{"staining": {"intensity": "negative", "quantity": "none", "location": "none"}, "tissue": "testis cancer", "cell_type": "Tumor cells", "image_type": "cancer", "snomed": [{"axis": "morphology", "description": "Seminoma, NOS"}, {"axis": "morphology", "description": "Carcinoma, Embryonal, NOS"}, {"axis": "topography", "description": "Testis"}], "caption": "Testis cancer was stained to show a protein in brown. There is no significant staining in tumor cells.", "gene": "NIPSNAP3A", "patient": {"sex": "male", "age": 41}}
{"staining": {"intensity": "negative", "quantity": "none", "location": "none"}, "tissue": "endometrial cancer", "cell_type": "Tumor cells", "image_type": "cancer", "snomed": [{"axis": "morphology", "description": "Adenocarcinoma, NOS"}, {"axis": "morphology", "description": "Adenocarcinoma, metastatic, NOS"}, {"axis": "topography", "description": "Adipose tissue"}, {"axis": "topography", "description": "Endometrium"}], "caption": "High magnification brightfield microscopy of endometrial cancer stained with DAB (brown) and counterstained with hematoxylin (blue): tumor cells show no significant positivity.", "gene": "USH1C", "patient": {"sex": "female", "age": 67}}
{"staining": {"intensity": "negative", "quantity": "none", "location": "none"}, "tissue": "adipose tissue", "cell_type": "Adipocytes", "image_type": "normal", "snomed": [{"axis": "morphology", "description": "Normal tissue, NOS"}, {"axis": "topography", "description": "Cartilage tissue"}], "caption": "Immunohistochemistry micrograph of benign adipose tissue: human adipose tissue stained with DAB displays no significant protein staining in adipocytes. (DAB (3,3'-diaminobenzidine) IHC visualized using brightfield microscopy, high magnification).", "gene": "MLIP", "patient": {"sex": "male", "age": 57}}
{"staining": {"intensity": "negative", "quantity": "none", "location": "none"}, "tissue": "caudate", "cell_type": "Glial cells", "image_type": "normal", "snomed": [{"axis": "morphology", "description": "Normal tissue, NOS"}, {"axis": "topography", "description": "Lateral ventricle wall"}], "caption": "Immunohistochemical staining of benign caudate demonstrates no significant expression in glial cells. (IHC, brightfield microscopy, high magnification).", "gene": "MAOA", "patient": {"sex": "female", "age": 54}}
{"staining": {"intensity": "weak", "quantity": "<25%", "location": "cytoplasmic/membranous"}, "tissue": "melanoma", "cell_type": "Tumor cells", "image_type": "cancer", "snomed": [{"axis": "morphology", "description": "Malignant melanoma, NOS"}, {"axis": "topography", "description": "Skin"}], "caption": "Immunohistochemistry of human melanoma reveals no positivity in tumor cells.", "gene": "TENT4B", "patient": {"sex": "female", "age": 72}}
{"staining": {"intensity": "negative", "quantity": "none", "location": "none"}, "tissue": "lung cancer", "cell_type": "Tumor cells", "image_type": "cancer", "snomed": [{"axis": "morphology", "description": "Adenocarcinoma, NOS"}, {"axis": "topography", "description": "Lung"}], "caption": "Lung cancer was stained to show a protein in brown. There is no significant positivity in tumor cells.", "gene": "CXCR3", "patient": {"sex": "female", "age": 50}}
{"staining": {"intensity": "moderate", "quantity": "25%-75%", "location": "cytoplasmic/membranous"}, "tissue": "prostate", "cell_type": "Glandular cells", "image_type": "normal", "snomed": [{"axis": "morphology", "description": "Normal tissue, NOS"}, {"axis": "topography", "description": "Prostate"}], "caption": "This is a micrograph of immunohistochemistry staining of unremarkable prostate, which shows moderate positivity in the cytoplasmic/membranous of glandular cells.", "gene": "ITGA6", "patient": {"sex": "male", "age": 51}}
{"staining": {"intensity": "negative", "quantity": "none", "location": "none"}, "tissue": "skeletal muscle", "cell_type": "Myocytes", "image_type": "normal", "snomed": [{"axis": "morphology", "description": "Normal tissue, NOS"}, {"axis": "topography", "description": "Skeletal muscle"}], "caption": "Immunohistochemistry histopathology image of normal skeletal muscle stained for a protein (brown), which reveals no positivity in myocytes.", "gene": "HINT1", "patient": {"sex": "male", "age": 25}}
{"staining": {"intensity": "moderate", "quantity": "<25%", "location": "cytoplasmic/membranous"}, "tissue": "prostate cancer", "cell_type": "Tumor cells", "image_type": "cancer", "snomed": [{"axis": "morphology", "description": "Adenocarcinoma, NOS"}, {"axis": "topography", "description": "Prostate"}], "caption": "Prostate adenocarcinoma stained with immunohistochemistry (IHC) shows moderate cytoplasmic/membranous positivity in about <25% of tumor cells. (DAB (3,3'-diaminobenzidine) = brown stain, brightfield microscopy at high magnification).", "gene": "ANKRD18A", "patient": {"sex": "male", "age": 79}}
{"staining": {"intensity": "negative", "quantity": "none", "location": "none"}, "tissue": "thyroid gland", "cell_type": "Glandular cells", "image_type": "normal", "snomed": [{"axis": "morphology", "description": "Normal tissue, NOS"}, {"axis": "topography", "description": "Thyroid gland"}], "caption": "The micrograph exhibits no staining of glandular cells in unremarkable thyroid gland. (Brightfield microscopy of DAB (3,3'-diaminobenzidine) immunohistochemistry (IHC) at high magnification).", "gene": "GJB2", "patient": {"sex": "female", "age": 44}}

☆ ☆ ☆ ☆ ☆

What is required: Every record above must appear again in the answer, unchanged.

Exercise solution:
{"staining": {"intensity": "negative", "quantity": "none", "location": "none"}, "tissue": "testis cancer", "cell_type": "Tumor cells", "image_type": "cancer", "snomed": [{"axis": "morphology", "description": "Seminoma, NOS"}, {"axis": "morphology", "description": "Carcinoma, Embryonal, NOS"}, {"axis": "topography", "description": "Testis"}], "caption": "Testis cancer was stained to show a protein in brown. There is no significant staining in tumor cells.", "gene": "NIPSNAP3A", "patient": {"sex": "male", "age": 41}}
{"staining": {"intensity": "negative", "quantity": "none", "location": "none"}, "tissue": "endometrial cancer", "cell_type": "Tumor cells", "image_type": "cancer", "snomed": [{"axis": "morphology", "description": "Adenocarcinoma, NOS"}, {"axis": "morphology", "description": "Adenocarcinoma, metastatic, NOS"}, {"axis": "topography", "description": "Adipose tissue"}, {"axis": "topography", "description": "Endometrium"}], "caption": "High magnification brightfield microscopy of endometrial cancer stained with DAB (brown) and counterstained with hematoxylin (blue): tumor cells show no significant positivity.", "gene": "USH1C", "patient": {"sex": "female", "age": 67}}
{"staining": {"intensity": "negative", "quantity": "none", "location": "none"}, "tissue": "adipose tissue", "cell_type": "Adipocytes", "image_type": "normal", "snomed": [{"axis": "morphology", "description": "Normal tissue, NOS"}, {"axis": "topography", "description": "Cartilage tissue"}], "caption": "Immunohistochemistry micrograph of benign adipose tissue: human adipose tissue stained with DAB displays no significant protein staining in adipocytes. (DAB (3,3'-diaminobenzidine) IHC visualized using brightfield microscopy, high magnification).", "gene": "MLIP", "patient": {"sex": "male", "age": 57}}
{"staining": {"intensity": "negative", "quantity": "none", "location": "none"}, "tissue": "caudate", "cell_type": "Glial cells", "image_type": "normal", "snomed": [{"axis": "morphology", "description": "Normal tissue, NOS"}, {"axis": "topography", "description": "Lateral ventricle wall"}], "caption": "Immunohistochemical staining of benign caudate demonstrates no significant expression in glial cells. (IHC, brightfield microscopy, high magnification).", "gene": "MAOA", "patient": {"sex": "female", "age": 54}}
{"staining": {"intensity": "weak", "quantity": "<25%", "location": "cytoplasmic/membranous"}, "tissue": "melanoma", "cell_type": "Tumor cells", "image_type": "cancer", "snomed": [{"axis": "morphology", "description": "Malignant melanoma, NOS"}, {"axis": "topography", "description": "Skin"}], "caption": "Immunohistochemistry of human melanoma reveals no positivity in tumor cells.", "gene": "TENT4B", "patient": {"sex": "female", "age": 72}}
{"staining": {"intensity": "negative", "quantity": "none", "location": "none"}, "tissue": "lung cancer", "cell_type": "Tumor cells", "image_type": "cancer", "snomed": [{"axis": "morphology", "description": "Adenocarcinoma, NOS"}, {"axis": "topography", "description": "Lung"}], "caption": "Lung cancer was stained to show a protein in brown. There is no significant positivity in tumor cells.", "gene": "CXCR3", "patient": {"sex": "female", "age": 50}}
{"staining": {"intensity": "moderate", "quantity": "25%-75%", "location": "cytoplasmic/membranous"}, "tissue": "prostate", "cell_type": "Glandular cells", "image_type": "normal", "snomed": [{"axis": "morphology", "description": "Normal tissue, NOS"}, {"axis": "topography", "description": "Prostate"}], "caption": "This is a micrograph of immunohistochemistry staining of unremarkable prostate, which shows moderate positivity in the cytoplasmic/membranous of glandular cells.", "gene": "ITGA6", "patient": {"sex": "male", "age": 51}}
{"staining": {"intensity": "negative", "quantity": "none", "location": "none"}, "tissue": "skeletal muscle", "cell_type": "Myocytes", "image_type": "normal", "snomed": [{"axis": "morphology", "description": "Normal tissue, NOS"}, {"axis": "topography", "description": "Skeletal muscle"}], "caption": "Immunohistochemistry histopathology image of normal skeletal muscle stained for a protein (brown), which reveals no positivity in myocytes.", "gene": "HINT1", "patient": {"sex": "male", "age": 25}}
{"staining": {"intensity": "moderate", "quantity": "<25%", "location": "cytoplasmic/membranous"}, "tissue": "prostate cancer", "cell_type": "Tumor cells", "image_type": "cancer", "snomed": [{"axis": "morphology", "description": "Adenocarcinoma, NOS"}, {"axis": "topography", "description": "Prostate"}], "caption": "Prostate adenocarcinoma stained with immunohistochemistry (IHC) shows moderate cytoplasmic/membranous positivity in about <25% of tumor cells. (DAB (3,3'-diaminobenzidine) = brown stain, brightfield microscopy at high magnification).", "gene": "ANKRD18A", "patient": {"sex": "male", "age": 79}}
{"staining": {"intensity": "negative", "quantity": "none", "location": "none"}, "tissue": "thyroid gland", "cell_type": "Glandular cells", "image_type": "normal", "snomed": [{"axis": "morphology", "description": "Normal tissue, NOS"}, {"axis": "topography", "description": "Thyroid gland"}], "caption": "The micrograph exhibits no staining of glandular cells in unremarkable thyroid gland. (Brightfield microscopy of DAB (3,3'-diaminobenzidine) immunohistochemistry (IHC) at high magnification).", "gene": "GJB2", "patient": {"sex": "female", "age": 44}}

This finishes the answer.